O PT cearense está dividido entre apoiadores e opositores do governo Cid Gomes (PSB), tendo a ex-prefeita de Fortaleza, Luizianne Lins, como líder do grupo anti-Ferreira Gomes, e o deputado federal José Guimarães como um dos mais simpáticos ao clã. As duas forças têm planos diferentes para 2014 – enquanto uma ala quer apoiar o nome escolhido por Cid para a sucessão estadual, outra defende candidatura própria ou aliança em torno da possível empreitada do senador Eunício Oliveira (PMDB) ao Governo. O apoio de Cid a Eunício é considerado por várias lideranças como improvável.
Ontem, Rui Falcão afirmou que o posicionamento de Luizianne “é legítimo”, mas que é preciso “pautar o comportamento com base na aliança nacional e no projeto de reeleição de Dilma”. As declarações de Falcão foram feitas após o lançamento da candidatura de Francisco de Assis Diniz à presidência do PT do estado, cujo pleito tem apoio das principais tendências do partido, incluindo a de Guimarães.
O evento
Apesar das tentativas de alguns petistas de adiar o debate sobre 2014, foi forte o tom político do evento.

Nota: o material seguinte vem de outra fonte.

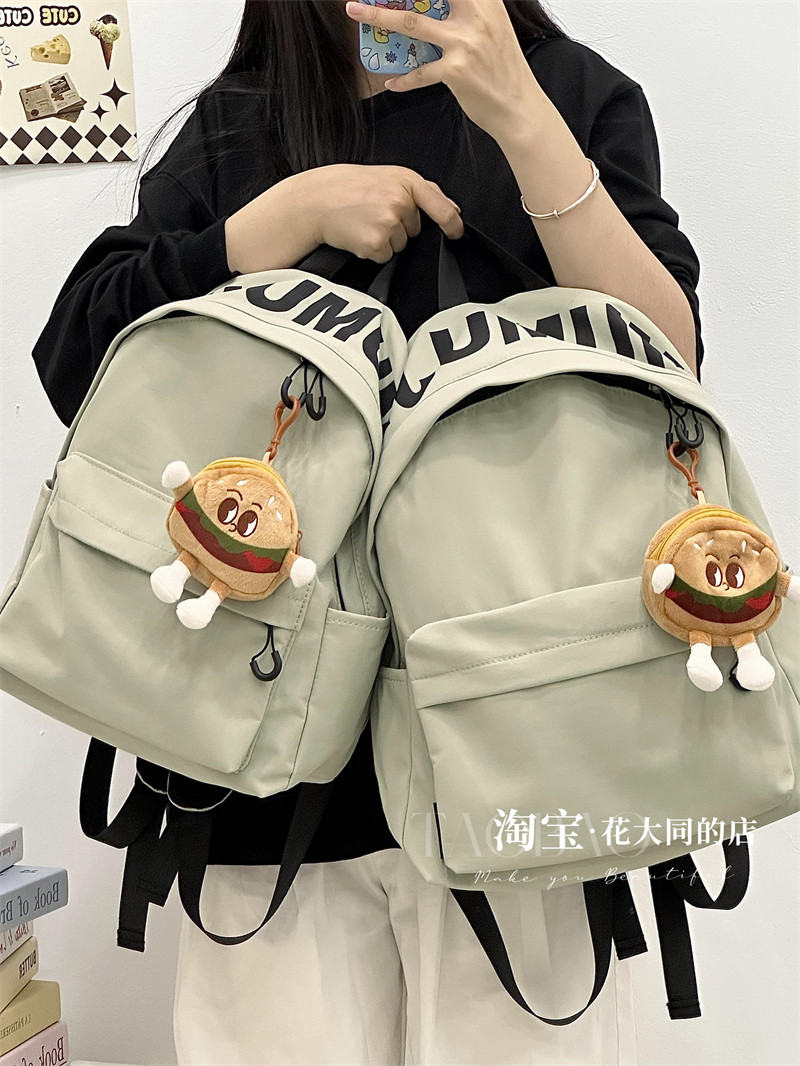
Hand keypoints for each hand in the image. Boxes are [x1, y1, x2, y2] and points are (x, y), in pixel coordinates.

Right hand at [297, 163, 462, 262]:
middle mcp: (400, 200)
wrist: (316, 200)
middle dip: (399, 226)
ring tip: (363, 222)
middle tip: (372, 213)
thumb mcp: (387, 177)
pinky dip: (372, 250)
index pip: (441, 207)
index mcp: (406, 180)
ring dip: (385, 239)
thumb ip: (422, 191)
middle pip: (415, 230)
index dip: (453, 225)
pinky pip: (385, 256)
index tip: (457, 234)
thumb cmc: (349, 188)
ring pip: (401, 245)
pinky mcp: (377, 242)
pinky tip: (358, 234)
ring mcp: (389, 222)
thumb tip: (452, 209)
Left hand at [345, 0, 543, 141]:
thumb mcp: (493, 28)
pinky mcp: (455, 71)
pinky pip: (419, 72)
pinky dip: (403, 78)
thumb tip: (439, 5)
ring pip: (411, 23)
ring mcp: (464, 43)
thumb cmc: (504, 69)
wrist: (519, 108)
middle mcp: (476, 15)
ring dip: (378, 17)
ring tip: (355, 11)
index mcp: (486, 1)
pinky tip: (392, 81)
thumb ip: (470, 11)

Guimarães foi “lançado” a senador por vários petistas – hipótese que ele e Falcão não confirmaram, mas também não descartaram. “O plano é estar na chapa majoritária, seja na candidatura ao Senado, seja ao Governo”, disse o presidente nacional da sigla. “Eu topo qualquer parada”, complementou Guimarães.
O candidato ao comando do PT cearense pela corrente Movimento PT, De Assis, que deve levar a maioria dos 55 mil votos na sigla na disputa interna de novembro, pregou o diálogo. Ele também prometeu ampliar as atividades da legenda no Interior do Estado.
Bastidores
Durante seu discurso, Rui Falcão se disse preocupado com os réus do processo do mensalão, “principalmente com (José) Genoíno”, irmão de José Guimarães, que “sofreu linchamento moral”, segundo Rui. “Não sabemos o que irá acontecer”, afirmou, sobre o desfecho da votação sobre possível novo julgamento.
Em entrevista, o presidente nacional do PT, que concorre à reeleição no posto, não quis comentar as declarações duras do ministro Gilmar Mendes, que chamou os réus de “grupo de delinquentes”. Questionado se teme que haja novo julgamento no ano eleitoral, ele disse temer apenas “que não se faça justiça”.
No discurso de Falcão, sobraram críticas à imprensa, principalmente à Rede Globo. Ele acusou a mídia de ter potencializado o “Fora, Dilma” gritado durante as recentes manifestações no País.
Sobre o cenário eleitoral de 2014, Guimarães evitou entrar em detalhes sobre as negociações. Não escondeu, no entanto, satisfação por ter sido lembrado para o Senado.
O deputado deu uma discreta bronca na organização do evento, que chegou a anunciá-lo para abrir os discursos da cerimônia. Ele se levantou e disse à cerimonialista: “Por que não programaram direito? primeiro são os deputados estaduais”.